H2O Driverless AI does explainable AI with its machine learning interpretability (MLI) module. This capability in H2O Driverless AI employs a combination of techniques and methodologies such as LIME, Shapley, surrogate decision trees, and partial dependence in an interactive dashboard to explain the results of both Driverless AI models and external models.

In addition, the auto documentation (AutoDoc) capability of Driverless AI provides transparency and an audit trail for Driverless AI models by generating a single document with all relevant data analysis, modeling, and explanatory results. This document helps data scientists save time in documenting the model, and it can be given to a business person or even model validators to increase understanding and trust in Driverless AI models.

DataRobot’s human-interpretable models

DataRobot, which I reviewed in December 2020, includes several components that result in highly human-interpretable models:

  • Model Blueprint gives insight into the preprocessing steps that each model uses to arrive at its outcomes, helping you justify the models you build with DataRobot and explain those models to regulatory agencies if needed.
  • Prediction Explanations show the top variables that impact the model’s outcome for each record, allowing you to explain exactly why your model came to its conclusions.
  • The Feature Fit chart compares predicted and actual values and orders them based on importance, allowing you to evaluate the fit of a model for each individual feature.
  • The Feature Effects chart exposes which features are most impactful to the model and how changes in the values of each feature affect the model’s outcomes.

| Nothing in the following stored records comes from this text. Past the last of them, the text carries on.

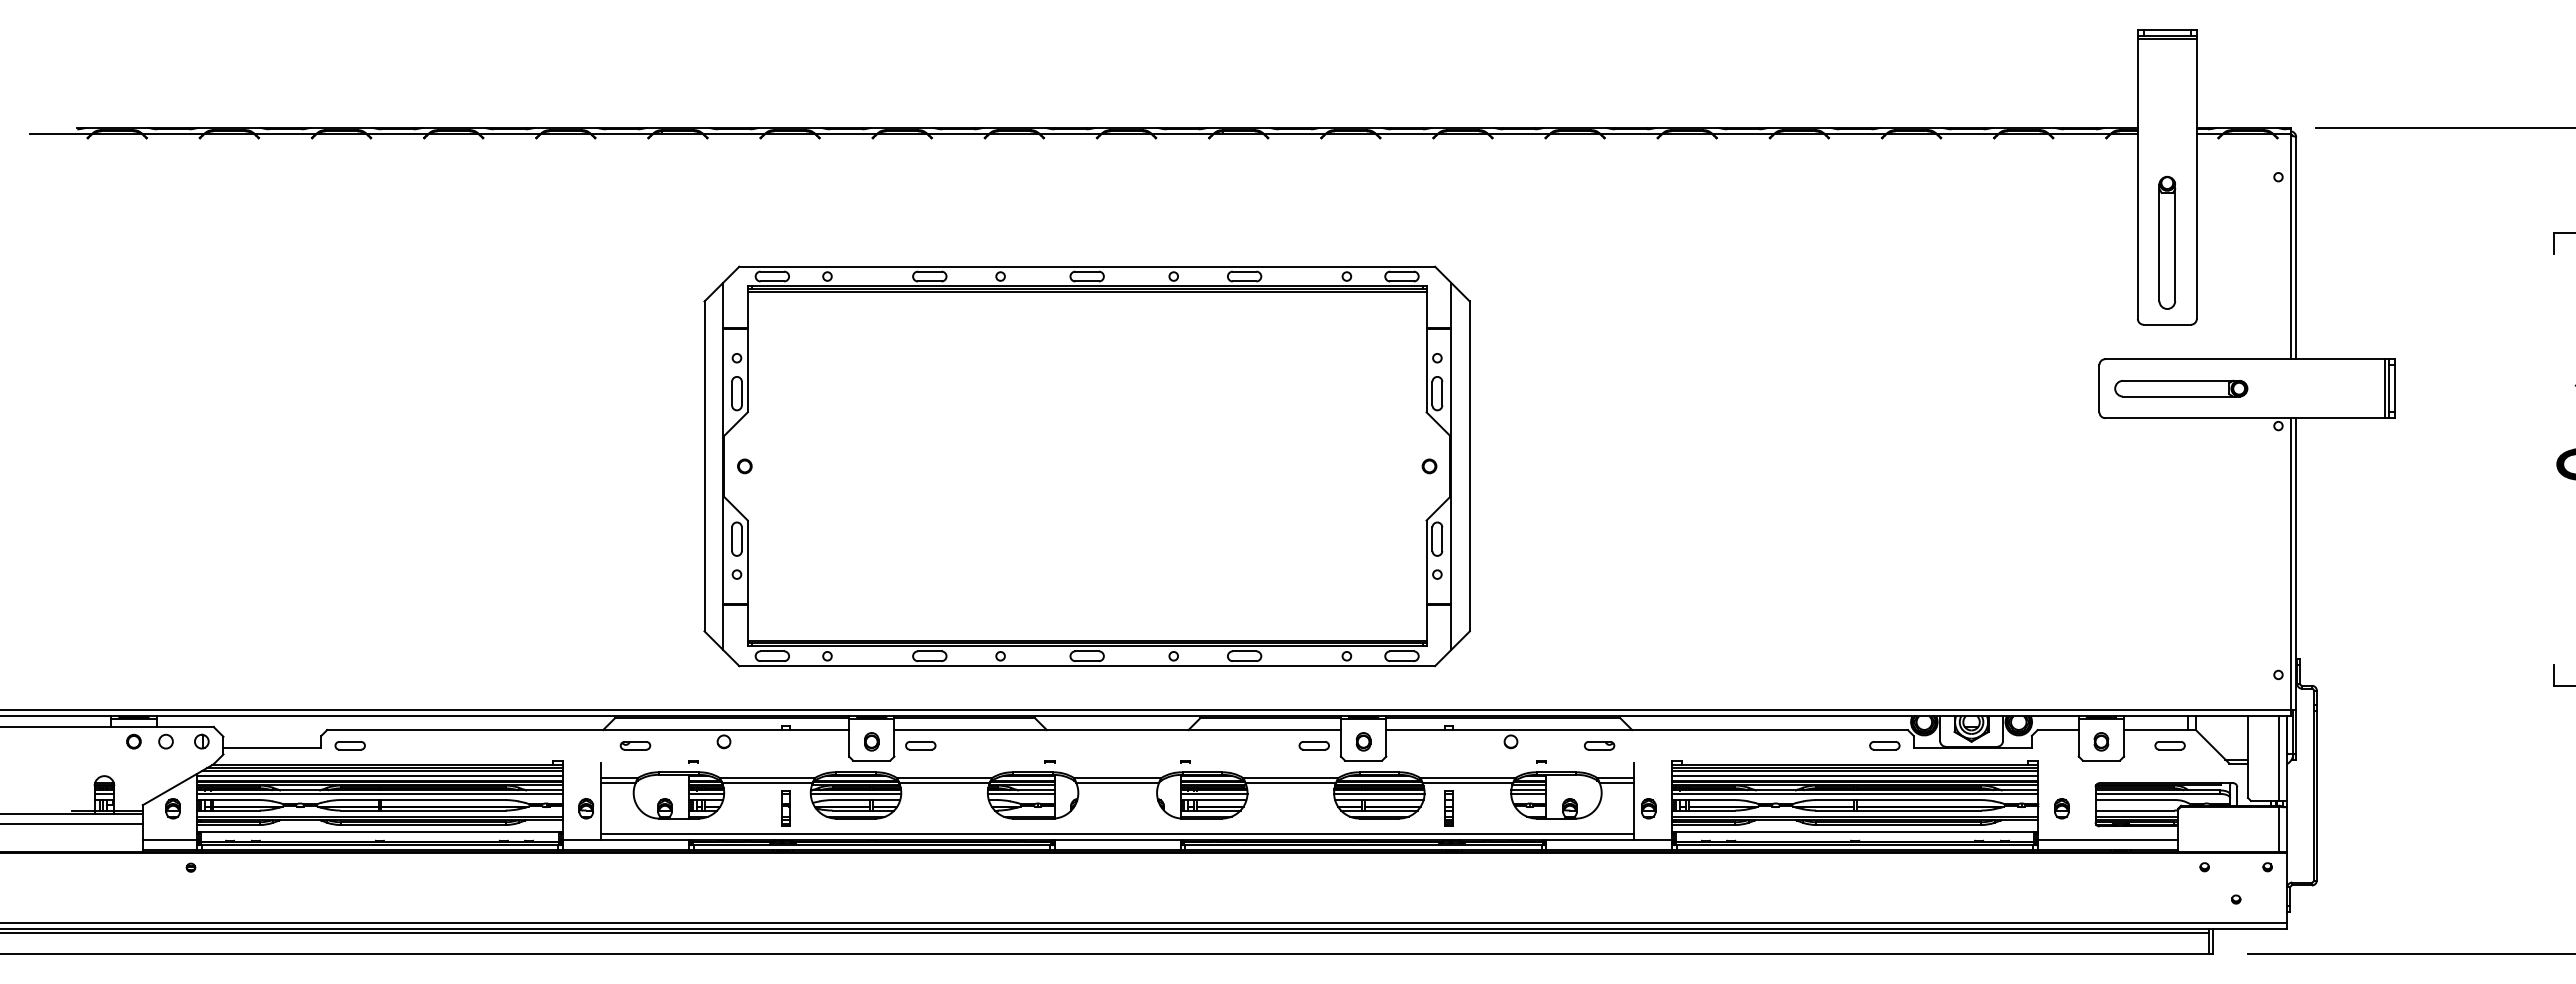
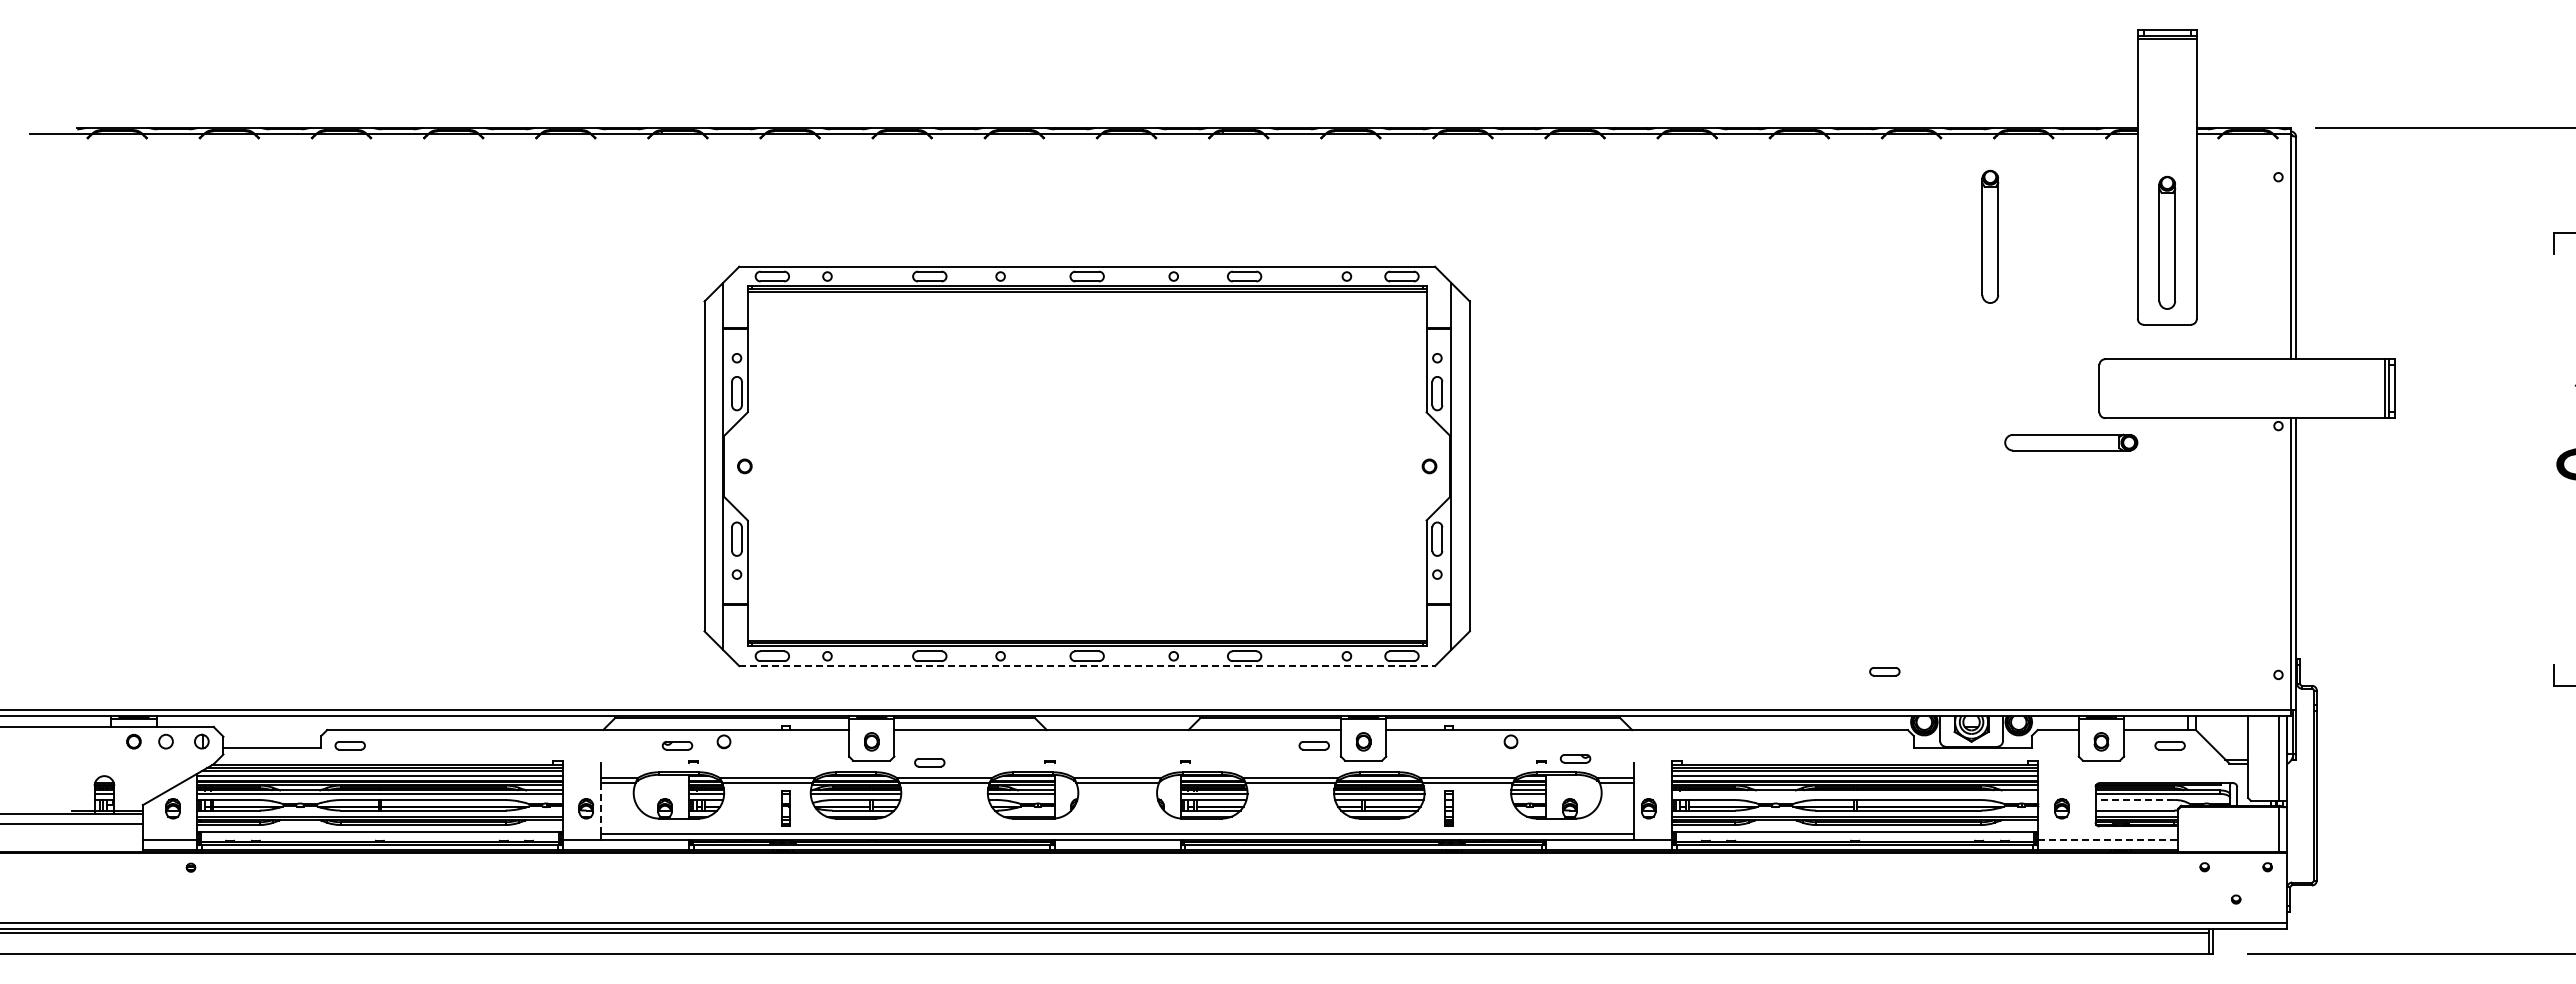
part at (1990, 236): none -> present
part at (2181, 388) position: (2181, 388) -> (2071, 442)
line at (1087, 666): solid -> dashed
part at (635, 745) position: (635, 745) -> (677, 745)
part at (920, 745) position: (920, 745) -> (929, 762)
part at (1599, 745) position: (1599, 745) -> (1575, 758)
part at (1884, 745) position: (1884, 745) -> (1884, 671)
line at (1855, 793): present -> none
line at (2134, 800): solid -> dashed
line at (601, 808): solid -> dashed
line at (2108, 840): solid -> dashed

DataRobot works to ensure that models are highly interpretable, minimizing model risk and making it easy for any enterprise to comply with regulations and best practices.

Dataiku’s interpretability techniques

Dataiku provides a collection of various interpretability techniques to better understand and explain machine learning model behavior, including: 

  • Global feature importance: Which features are most important and what are their contributions to the model?
  • Partial dependence plots: Across a single feature’s values, what is the model’s dependence on that feature?
  • Subpopulation analysis: Do model interactions or biases exist?
  • Individual prediction explanations (SHAP, ICE): What is each feature’s contribution to a prediction for an individual observation?
  • Interactive decision trees for tree-based models: What are the splits and probabilities leading to a prediction?
  • Model assertions: Do the model’s predictions meet subject matter expert intuitions on known and edge cases?
  • Machine learning diagnostics: Is my methodology sound, or are there underlying problems like data leakage, overfitting, or target imbalance?
  • What-if analysis: Given a set of inputs, what will the model predict, why, and how sensitive is the model to changing input values?
  • Model fairness analysis: Is the model biased for or against sensitive groups or attributes?

Explainable AI is finally starting to receive the attention it deserves. We aren’t quite at the point where “glassbox” models are always preferred over black box models, but we’re getting close. To fill the gap, we have a variety of post-hoc techniques for explaining black box models.